Records contained in a dataset
%%

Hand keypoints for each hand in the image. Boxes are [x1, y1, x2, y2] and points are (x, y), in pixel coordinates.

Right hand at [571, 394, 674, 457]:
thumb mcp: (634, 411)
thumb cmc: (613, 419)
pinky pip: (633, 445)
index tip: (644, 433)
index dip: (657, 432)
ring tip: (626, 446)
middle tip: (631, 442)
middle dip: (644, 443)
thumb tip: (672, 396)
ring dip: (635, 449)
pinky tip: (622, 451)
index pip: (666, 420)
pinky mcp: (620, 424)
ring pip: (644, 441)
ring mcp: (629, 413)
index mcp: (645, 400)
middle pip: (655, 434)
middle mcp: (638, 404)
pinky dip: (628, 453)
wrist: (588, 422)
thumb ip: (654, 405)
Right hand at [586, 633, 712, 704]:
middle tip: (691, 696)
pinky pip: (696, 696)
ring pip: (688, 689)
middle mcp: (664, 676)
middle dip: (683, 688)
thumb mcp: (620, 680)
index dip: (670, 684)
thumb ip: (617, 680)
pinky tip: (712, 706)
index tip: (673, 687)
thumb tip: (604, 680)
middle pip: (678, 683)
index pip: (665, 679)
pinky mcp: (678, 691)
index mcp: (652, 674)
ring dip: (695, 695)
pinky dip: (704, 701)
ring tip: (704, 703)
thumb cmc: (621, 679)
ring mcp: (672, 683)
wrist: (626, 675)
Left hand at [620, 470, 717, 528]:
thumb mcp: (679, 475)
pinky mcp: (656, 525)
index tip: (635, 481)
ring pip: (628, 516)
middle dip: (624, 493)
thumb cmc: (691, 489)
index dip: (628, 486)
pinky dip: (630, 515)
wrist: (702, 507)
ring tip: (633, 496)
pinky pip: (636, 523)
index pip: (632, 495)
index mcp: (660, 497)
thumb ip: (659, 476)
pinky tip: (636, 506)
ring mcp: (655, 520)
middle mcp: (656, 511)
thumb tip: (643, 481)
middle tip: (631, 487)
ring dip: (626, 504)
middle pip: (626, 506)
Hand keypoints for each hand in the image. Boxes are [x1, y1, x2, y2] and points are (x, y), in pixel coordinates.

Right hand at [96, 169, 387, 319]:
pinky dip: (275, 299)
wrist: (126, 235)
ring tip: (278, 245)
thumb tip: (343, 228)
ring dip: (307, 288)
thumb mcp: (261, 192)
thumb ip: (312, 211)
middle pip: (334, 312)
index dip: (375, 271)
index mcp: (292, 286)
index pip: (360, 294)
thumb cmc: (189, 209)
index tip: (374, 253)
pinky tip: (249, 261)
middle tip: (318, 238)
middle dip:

%%

#### ACTIVITY:
Look through the data above for the word "Right". Report each line where it occurs.

#### WRITTEN RESPONSE:
Right hand at [571, 394, 674, 457]:
Right hand at [586, 633, 712, 704]:
Right hand at [96, 169, 387, 319]:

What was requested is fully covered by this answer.